◆ **Document passage**

|---|

13 of 13 people found the following review helpful:
5.0 out of 5 stars
The second best novel of all time?, May 3, 2005
This book is a masterpiece. Had Zola not written the awe-inspiring Germinal, this would clearly be his greatest work. Zola does his best writing when he focuses not on Parisian society but rather on the lower classes: the laborers, the peasants, the working stiffs. In this case, his subject matter is the farmers of the Beauce, an agricultural region between Chartres and Orleans. Here, families have cultivated the same plots of land for generations. In fact, land itself is everything to these people, and they will do whatever they can to protect the earth they have, and to acquire as much more as they can before they die. When Old Fouan decides to divide up his holdings among his three children, no one is happy with the portion they receive. Their avarice of earth leads to mutual animosity and eventually to treachery. Jean Macquart, an affable, hard-working farmhand, is, like us, an outsider in this hermetic world, until he falls in love with a farmer's daughter and becomes a participant in their private war.

|---|

Recorded data:
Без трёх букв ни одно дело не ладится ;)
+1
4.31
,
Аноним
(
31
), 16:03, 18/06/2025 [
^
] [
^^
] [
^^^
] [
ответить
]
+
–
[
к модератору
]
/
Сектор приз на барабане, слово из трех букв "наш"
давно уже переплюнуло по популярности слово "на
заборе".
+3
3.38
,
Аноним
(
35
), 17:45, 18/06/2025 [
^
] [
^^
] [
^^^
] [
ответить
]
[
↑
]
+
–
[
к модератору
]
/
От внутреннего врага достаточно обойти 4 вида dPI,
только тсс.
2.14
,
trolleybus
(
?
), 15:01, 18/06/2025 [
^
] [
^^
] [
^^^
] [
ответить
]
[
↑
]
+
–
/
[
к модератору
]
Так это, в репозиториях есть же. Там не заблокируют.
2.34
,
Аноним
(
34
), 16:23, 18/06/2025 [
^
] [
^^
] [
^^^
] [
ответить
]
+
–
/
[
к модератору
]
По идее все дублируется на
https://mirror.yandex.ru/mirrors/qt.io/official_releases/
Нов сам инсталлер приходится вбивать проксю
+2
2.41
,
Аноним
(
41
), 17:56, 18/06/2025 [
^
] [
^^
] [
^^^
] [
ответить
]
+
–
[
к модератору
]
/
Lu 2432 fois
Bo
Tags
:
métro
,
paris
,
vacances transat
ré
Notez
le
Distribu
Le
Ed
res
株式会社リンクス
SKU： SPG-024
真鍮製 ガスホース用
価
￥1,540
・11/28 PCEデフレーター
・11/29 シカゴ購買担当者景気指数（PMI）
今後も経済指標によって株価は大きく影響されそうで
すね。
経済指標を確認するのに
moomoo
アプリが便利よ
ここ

|---|

◆ **Job 1**
In the review of Zola's novel, which region's farmers are the book's subject?
◆ **Job 2**
Carry the review of Zola's novel forward from its last sentence.

◆ **Written reply 1**
The Beauce, an agricultural region between Chartres and Orleans.

◆ **Written reply 2**
The scope of the book is wide, and looks beyond the Fouan family to examine political and social issues of the time, including the effect of the impending Franco-Prussian War, the triumphs and failures of modern scientific farming methods, and how the market's regulation of prices damns the farmers to eternal poverty. Zola's description of the agricultural life, its rewards and its hardships, is vivid and moving. He neither romanticizes nor denigrates the farmer's relationship to the land, but rather paints a realistic picture of dirty, exhausting toil that nonetheless has its physical and spiritual rewards.
The book achieves a tremendous range of mood. It's like an emotional roller coaster. There are passages in the book which are downright terrifying. Elsewhere there are moments which are laugh-out-loud funny. Zola obviously had a lot of fun writing the more light-hearted scenes in the book. He includes everything from a farting contest to a vomiting donkey. Overall, however, this novel is a dark portrayal of human greed and selfishness, and the brutal lengths to which people will go to satisfy their hunger for property. This book should be read by all.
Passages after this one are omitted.